The International Association of Former Child Migrants and their Families, especially its President, Norman Johnson, has played a significant role in promoting social justice for the international child migrant community.

I am particularly grateful to all whose experiences as child migrants are described in the following pages, and their families.

Mark Lucas, my agent at LAW, and Michael Robotham, who assisted with the writing, both shared the growing pains and teething troubles of this book for longer than they care to remember. My thanks to them both for their inspiration, guidence and patience. At Transworld, my appreciation to Patrick Janson-Smith, Marianne Velmans and their colleagues for all their commitment.
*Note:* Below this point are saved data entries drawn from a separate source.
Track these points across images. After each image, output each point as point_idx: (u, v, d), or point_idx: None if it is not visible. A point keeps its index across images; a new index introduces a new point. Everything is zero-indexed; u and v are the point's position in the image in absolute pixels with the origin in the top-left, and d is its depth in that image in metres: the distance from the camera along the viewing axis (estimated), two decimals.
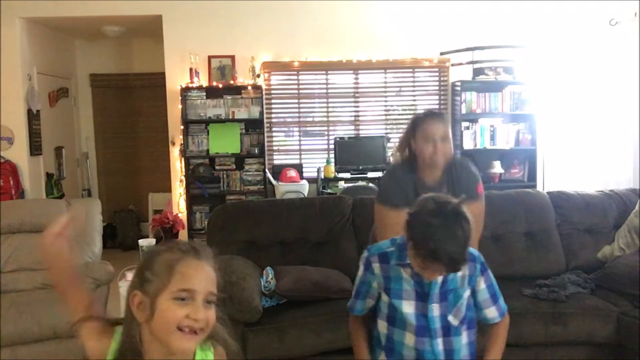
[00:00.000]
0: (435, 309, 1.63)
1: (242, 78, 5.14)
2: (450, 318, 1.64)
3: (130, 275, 3.07)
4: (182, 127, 5.12)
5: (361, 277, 1.73)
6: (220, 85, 5.09)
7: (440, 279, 1.59)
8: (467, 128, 5.12)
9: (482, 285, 1.68)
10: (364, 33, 5.25)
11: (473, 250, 1.63)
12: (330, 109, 5.48)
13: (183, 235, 4.96)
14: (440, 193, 2.06)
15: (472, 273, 1.65)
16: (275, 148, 5.47)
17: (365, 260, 1.72)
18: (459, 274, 1.61)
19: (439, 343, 1.65)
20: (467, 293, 1.67)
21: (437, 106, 5.44)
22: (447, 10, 5.26)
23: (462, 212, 1.47)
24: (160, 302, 1.14)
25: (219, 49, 5.19)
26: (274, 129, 5.46)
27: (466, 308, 1.68)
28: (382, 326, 1.72)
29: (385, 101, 5.45)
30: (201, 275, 1.18)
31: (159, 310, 1.14)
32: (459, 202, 1.49)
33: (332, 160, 5.19)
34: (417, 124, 2.31)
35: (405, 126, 2.38)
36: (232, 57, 5.19)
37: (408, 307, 1.64)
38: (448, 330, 1.65)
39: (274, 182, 5.08)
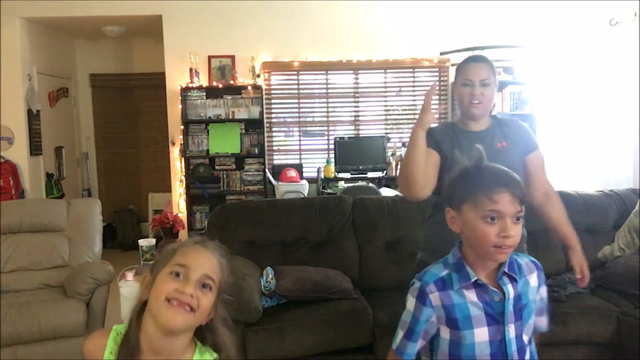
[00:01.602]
0: (511, 330, 1.37)
1: (242, 78, 5.14)
2: (525, 337, 1.40)
3: (130, 275, 3.07)
4: (182, 127, 5.12)
5: (414, 314, 1.40)
6: (220, 85, 5.09)
7: (512, 294, 1.37)
8: None
9: (542, 294, 1.47)
10: (364, 33, 5.25)
11: (533, 259, 1.48)
12: (330, 109, 5.48)
13: (183, 235, 4.97)
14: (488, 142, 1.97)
15: (541, 282, 1.45)
16: (275, 148, 5.47)
17: (419, 292, 1.39)
18: (531, 284, 1.41)
19: None
20: (533, 307, 1.44)
21: (436, 106, 5.44)
22: (447, 10, 5.27)
23: (483, 153, 1.40)
24: (160, 277, 1.21)
25: (219, 49, 5.19)
26: (274, 129, 5.46)
27: None
28: None
29: (385, 101, 5.46)
30: (200, 257, 1.23)
31: (156, 284, 1.20)
32: (477, 149, 1.40)
33: (332, 160, 5.19)
34: (458, 69, 2.10)
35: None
36: (232, 57, 5.19)
37: (481, 336, 1.36)
38: (522, 352, 1.40)
39: (274, 182, 5.08)
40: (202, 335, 1.27)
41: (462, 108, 2.07)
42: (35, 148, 5.34)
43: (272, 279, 2.90)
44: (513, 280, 1.38)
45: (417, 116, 2.07)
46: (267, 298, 2.87)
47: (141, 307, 1.23)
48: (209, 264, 1.24)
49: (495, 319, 1.36)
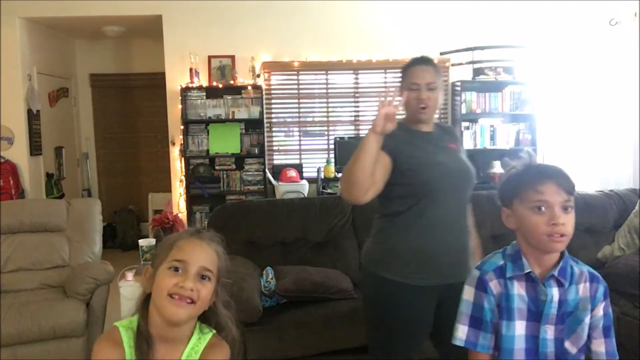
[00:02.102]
0: (548, 331, 1.39)
1: (242, 78, 5.14)
2: (568, 345, 1.40)
3: (130, 275, 3.07)
4: (182, 127, 5.12)
5: (476, 302, 1.42)
6: (220, 85, 5.09)
7: (556, 298, 1.38)
8: (467, 128, 5.12)
9: (600, 311, 1.44)
10: (364, 33, 5.25)
11: (595, 272, 1.46)
12: (330, 109, 5.48)
13: None
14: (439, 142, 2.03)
15: (594, 294, 1.43)
16: (275, 148, 5.47)
17: (479, 280, 1.42)
18: (580, 294, 1.41)
19: None
20: (588, 318, 1.43)
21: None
22: (447, 10, 5.27)
23: (533, 156, 1.49)
24: (160, 272, 1.27)
25: (219, 49, 5.19)
26: (274, 129, 5.45)
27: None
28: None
29: None
30: (196, 250, 1.29)
31: (157, 279, 1.26)
32: (527, 152, 1.49)
33: (332, 160, 5.19)
34: (403, 72, 2.07)
35: None
36: (232, 57, 5.19)
37: (520, 329, 1.40)
38: (564, 358, 1.41)
39: (274, 182, 5.08)
40: (205, 316, 1.35)
41: (410, 111, 2.05)
42: (35, 148, 5.34)
43: (272, 279, 2.91)
44: (560, 285, 1.40)
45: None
46: (267, 298, 2.87)
47: (145, 299, 1.29)
48: (205, 255, 1.29)
49: (535, 316, 1.40)
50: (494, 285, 1.41)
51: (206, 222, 4.52)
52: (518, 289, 1.40)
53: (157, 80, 5.59)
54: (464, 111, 5.06)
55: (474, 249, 2.11)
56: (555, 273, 1.38)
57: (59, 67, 6.06)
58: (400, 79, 2.11)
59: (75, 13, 5.12)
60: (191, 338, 1.31)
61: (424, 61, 2.06)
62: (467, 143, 5.08)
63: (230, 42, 5.18)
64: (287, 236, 3.25)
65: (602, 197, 3.52)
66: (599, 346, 1.45)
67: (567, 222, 1.35)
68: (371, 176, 1.85)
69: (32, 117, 5.26)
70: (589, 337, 1.45)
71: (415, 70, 2.03)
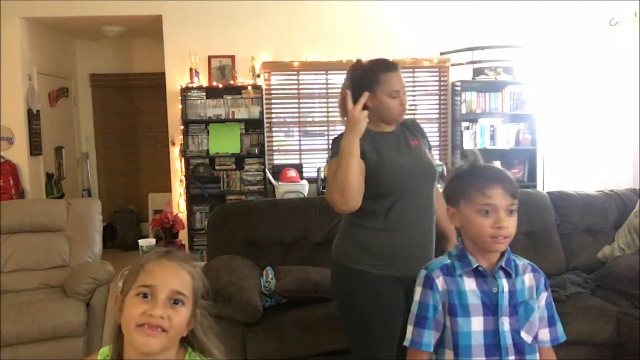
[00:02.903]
0: (505, 323, 1.42)
1: (242, 78, 5.14)
2: (523, 334, 1.44)
3: None
4: (182, 127, 5.12)
5: (422, 300, 1.46)
6: (220, 85, 5.09)
7: (507, 288, 1.43)
8: (467, 128, 5.12)
9: (542, 301, 1.50)
10: (364, 33, 5.25)
11: (534, 264, 1.53)
12: (330, 109, 5.48)
13: (183, 235, 4.96)
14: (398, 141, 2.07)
15: (538, 284, 1.49)
16: (275, 148, 5.47)
17: (425, 278, 1.47)
18: (526, 284, 1.46)
19: None
20: (536, 307, 1.49)
21: (437, 106, 5.44)
22: (447, 10, 5.26)
23: (478, 155, 1.51)
24: (128, 299, 1.16)
25: (219, 49, 5.19)
26: (274, 129, 5.45)
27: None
28: (448, 355, 1.46)
29: None
30: (166, 273, 1.17)
31: (125, 307, 1.16)
32: (472, 152, 1.51)
33: None
34: (375, 78, 2.02)
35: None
36: (232, 57, 5.19)
37: (477, 325, 1.42)
38: (521, 348, 1.44)
39: (274, 182, 5.08)
40: (189, 341, 1.25)
41: (391, 116, 2.07)
42: (35, 148, 5.34)
43: (272, 279, 2.91)
44: (508, 275, 1.45)
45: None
46: (267, 298, 2.87)
47: (118, 329, 1.19)
48: (176, 278, 1.18)
49: (491, 309, 1.43)
50: (440, 282, 1.45)
51: (206, 222, 4.52)
52: (469, 285, 1.44)
53: (157, 80, 5.59)
54: (464, 111, 5.06)
55: (449, 237, 2.19)
56: (503, 264, 1.44)
57: (59, 67, 6.06)
58: (362, 81, 2.04)
59: (75, 13, 5.12)
60: None
61: (395, 66, 2.08)
62: (467, 143, 5.08)
63: (230, 42, 5.18)
64: (287, 236, 3.25)
65: (602, 197, 3.52)
66: (544, 335, 1.51)
67: (511, 225, 1.40)
68: (362, 180, 1.94)
69: (32, 117, 5.26)
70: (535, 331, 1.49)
71: (392, 77, 2.04)
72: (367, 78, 2.05)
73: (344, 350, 2.71)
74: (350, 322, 2.11)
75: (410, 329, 1.47)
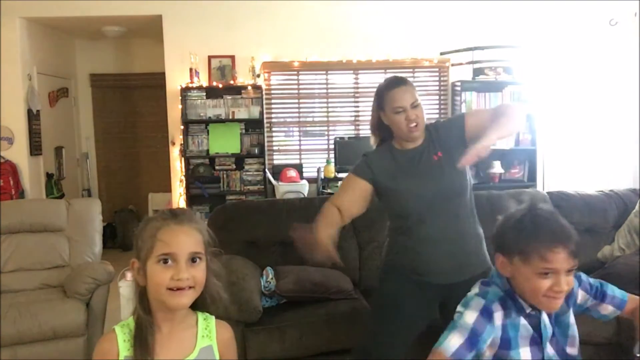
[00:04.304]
0: (550, 348, 1.40)
1: (242, 78, 5.14)
2: (569, 350, 1.43)
3: (130, 275, 3.07)
4: (182, 127, 5.12)
5: (476, 327, 1.35)
6: (220, 85, 5.09)
7: (547, 320, 1.41)
8: None
9: (581, 295, 1.49)
10: (364, 33, 5.25)
11: None
12: (330, 109, 5.48)
13: None
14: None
15: (568, 295, 1.43)
16: (275, 148, 5.47)
17: (484, 308, 1.37)
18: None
19: None
20: (572, 316, 1.46)
21: (437, 106, 5.44)
22: (447, 10, 5.27)
23: (537, 198, 1.42)
24: (149, 266, 1.25)
25: (219, 49, 5.19)
26: (274, 129, 5.45)
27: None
28: None
29: None
30: (181, 238, 1.26)
31: (149, 274, 1.25)
32: (531, 195, 1.44)
33: (332, 160, 5.19)
34: (382, 97, 2.09)
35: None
36: (232, 57, 5.19)
37: (525, 354, 1.39)
38: None
39: (274, 182, 5.08)
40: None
41: (400, 134, 2.09)
42: (35, 148, 5.34)
43: (272, 279, 2.90)
44: None
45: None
46: (267, 298, 2.87)
47: (142, 290, 1.29)
48: (190, 239, 1.27)
49: (536, 339, 1.39)
50: (498, 316, 1.37)
51: (206, 222, 4.52)
52: (523, 321, 1.40)
53: (157, 80, 5.59)
54: (464, 111, 5.06)
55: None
56: None
57: (59, 67, 6.06)
58: (376, 101, 2.14)
59: (75, 13, 5.12)
60: (198, 321, 1.33)
61: (401, 82, 2.09)
62: None
63: (230, 42, 5.18)
64: (287, 236, 3.23)
65: (602, 197, 3.52)
66: (606, 309, 1.50)
67: (569, 283, 1.32)
68: (341, 212, 2.13)
69: (32, 117, 5.26)
70: (594, 312, 1.50)
71: (396, 93, 2.05)
72: (378, 98, 2.12)
73: (344, 350, 2.71)
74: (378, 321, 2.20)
75: (456, 339, 1.35)
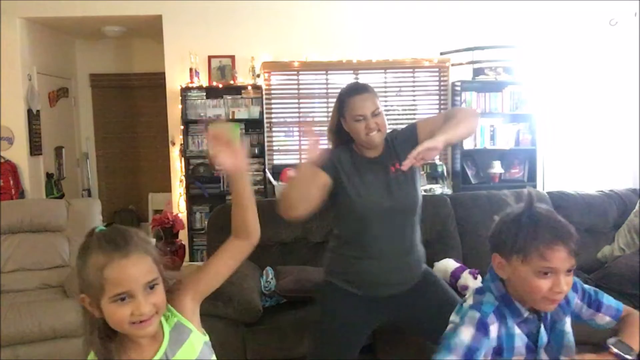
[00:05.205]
0: (543, 355, 1.39)
1: (242, 78, 5.14)
2: (563, 358, 1.41)
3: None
4: (182, 127, 5.12)
5: (473, 344, 1.30)
6: (220, 85, 5.09)
7: (542, 328, 1.39)
8: None
9: (579, 301, 1.46)
10: (364, 33, 5.25)
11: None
12: (330, 109, 5.46)
13: (183, 235, 4.97)
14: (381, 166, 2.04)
15: (565, 302, 1.41)
16: (275, 148, 5.47)
17: (479, 322, 1.33)
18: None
19: None
20: (568, 324, 1.43)
21: (437, 106, 5.44)
22: (447, 10, 5.26)
23: (535, 196, 1.36)
24: (104, 305, 1.16)
25: (219, 49, 5.19)
26: (274, 129, 5.45)
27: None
28: None
29: (385, 101, 5.45)
30: (132, 273, 1.16)
31: (106, 312, 1.17)
32: (529, 193, 1.36)
33: None
34: (343, 102, 2.05)
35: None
36: (232, 57, 5.19)
37: None
38: None
39: (274, 182, 5.07)
40: None
41: (360, 141, 2.05)
42: (35, 148, 5.34)
43: (272, 279, 2.91)
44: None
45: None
46: (267, 298, 2.87)
47: (102, 323, 1.20)
48: (142, 270, 1.17)
49: (531, 348, 1.37)
50: (494, 329, 1.34)
51: (206, 222, 4.52)
52: (518, 330, 1.37)
53: (157, 80, 5.59)
54: None
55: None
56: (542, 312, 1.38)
57: (59, 67, 6.06)
58: (337, 105, 2.11)
59: (75, 13, 5.12)
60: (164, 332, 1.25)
61: (361, 89, 2.05)
62: (467, 143, 5.07)
63: (230, 42, 5.18)
64: (287, 236, 3.25)
65: (602, 197, 3.52)
66: (603, 319, 1.48)
67: (569, 283, 1.30)
68: (306, 196, 1.91)
69: (32, 117, 5.26)
70: (591, 322, 1.49)
71: (355, 101, 2.02)
72: (339, 103, 2.08)
73: None
74: (314, 329, 2.22)
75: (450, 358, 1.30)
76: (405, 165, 1.78)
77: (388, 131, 2.10)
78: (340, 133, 2.10)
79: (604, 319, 1.48)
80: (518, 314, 1.35)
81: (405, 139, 2.08)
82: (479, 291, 1.42)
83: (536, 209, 1.33)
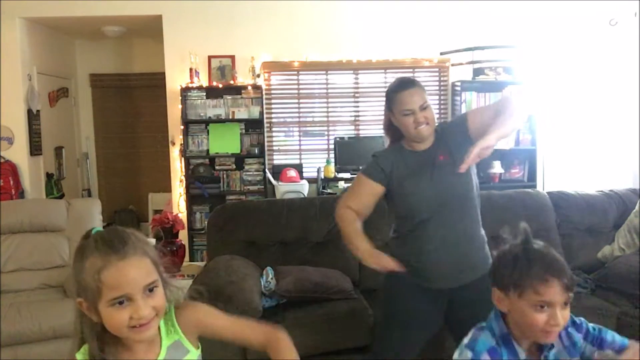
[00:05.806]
0: None
1: (242, 78, 5.14)
2: None
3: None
4: (182, 127, 5.12)
5: None
6: (220, 85, 5.09)
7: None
8: None
9: (586, 345, 1.48)
10: (364, 33, 5.25)
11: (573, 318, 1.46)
12: (330, 109, 5.48)
13: (183, 235, 4.96)
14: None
15: (575, 341, 1.44)
16: (275, 148, 5.47)
17: None
18: (559, 346, 1.42)
19: None
20: None
21: (437, 106, 5.44)
22: (447, 10, 5.26)
23: (529, 232, 1.40)
24: (102, 309, 1.13)
25: (219, 49, 5.19)
26: (274, 129, 5.46)
27: None
28: None
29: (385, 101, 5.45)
30: (130, 275, 1.13)
31: (104, 316, 1.14)
32: (524, 229, 1.40)
33: (332, 160, 5.19)
34: (391, 98, 2.11)
35: None
36: (232, 57, 5.19)
37: None
38: None
39: (274, 182, 5.08)
40: None
41: (409, 135, 2.09)
42: (35, 148, 5.34)
43: (272, 279, 2.91)
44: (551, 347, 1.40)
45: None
46: (267, 298, 2.87)
47: (100, 326, 1.17)
48: (141, 272, 1.14)
49: None
50: None
51: (206, 222, 4.53)
52: None
53: (157, 80, 5.59)
54: (464, 111, 5.05)
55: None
56: (548, 354, 1.39)
57: (59, 67, 6.06)
58: (386, 102, 2.16)
59: (75, 13, 5.12)
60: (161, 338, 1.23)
61: (408, 84, 2.09)
62: None
63: (230, 42, 5.18)
64: (287, 236, 3.25)
65: (602, 197, 3.52)
66: (606, 356, 1.46)
67: (565, 317, 1.33)
68: (360, 213, 2.15)
69: (32, 117, 5.26)
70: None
71: (402, 96, 2.06)
72: (387, 99, 2.14)
73: (344, 350, 2.72)
74: (387, 323, 2.25)
75: None
76: (463, 168, 1.85)
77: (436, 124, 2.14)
78: (394, 129, 2.15)
79: (607, 355, 1.48)
80: (514, 354, 1.37)
81: (455, 130, 2.12)
82: (480, 328, 1.45)
83: (531, 245, 1.38)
Finally, I must thank my family in Nottingham, London and across the world, who made it all possible – especially Mervyn, Rachel and Benjamin, whose love and understanding have sustained me throughout.

At a time when empty cradles are contributing woefully to empty spaces, it is necessary to look for external sources of supply. And if we do not supply from our own stock we are leaving ourselves all the more exposed to the menace of the teeming millions of our neighbouring Asiatic races
.

In no part of Australia is settlement more vital than for Western Australia, which, while it contributes only one-twelfth of the total population, occupies one-third of the whole commonwealth …

The policy at present adopted of bringing out young boys and girls and training them from the beginning in agricultural and domestic methods … has the additional advantage of acclimatizing them from the outset to Australian conditions and imbuing them with Australian sentiments and Australian ideals – the essential marks of true citizenship …

His Grace the Archbishop of Perth, welcoming British
boys arriving in Australia on the
SS Strathaird
,
August 1938
Prologue
Perth, 1988

Opening the door, a woman asked me: ‘Are you the lady from England?’

‘Yes, I think so.’ I smiled.

‘You must be with that pale complexion. So what’s the weather like in the old country.’

‘The old country?’ I asked.

‘Much colder than here,’ she said. ‘Oh, it was cold when I left.’

‘And when was that?’ I asked.

‘November 1950. We had gloves and scarves.’

‘We? How many were you?’

‘Oh, there were about sixty of us on the boat. We were collected from all over England. There were kids from Scotland and Ireland too. It was very hot when we arrived here. A bit like today.’

Outside it was already forty plus.

‘You’d better keep out of the sun,’ she said. ‘My God, we burnt. Our arms were burnt raw within days.’

I arranged a settee and two armchairs in the sitting-room and began explaining why I was in Perth.

‘I’ve come to talk with people who were child migrants; people who arrived in Australia without their parents.’

‘You mean you’ve come all this way to see us?’ the woman asked.

‘Yes, I’ve come to see you.’

I could see the physical relief on her face.

She asked, ‘Can I hold your hand?’

I was taken aback but sat down beside her on the settee. She took my hand.

‘Where do you want to start?’ I asked.

‘Do you think I’ve got any family? Cousins, anybody. I’m not fussy. Anybody. They told me that my parents were dead. Do you think that’s true?’

‘I don’t know, but I can find out. I’ll need your help.’

‘How can I possibly help you? I don’t know anything about myself. Until I married, I didn’t even have a birth certificate. I felt ashamed.’

The tears began flowing down her face. We sat there for a long time until I had to go out and get tissues because her skirt was becoming soaked with the tears. She kept saying to me, ‘I’m sorry, I can’t stop. I’m sorry. I’m sorry.’

The flood of tears washed away any thoughts that the interviews could be given a specific time limit. Even the most basic questions were charged with such emotion.

‘What did we do wrong?’ she asked. ‘Can you find out why they sent me? What did I do wrong?’

‘You did nothing wrong.’

She looked at me as if I was being kind to her.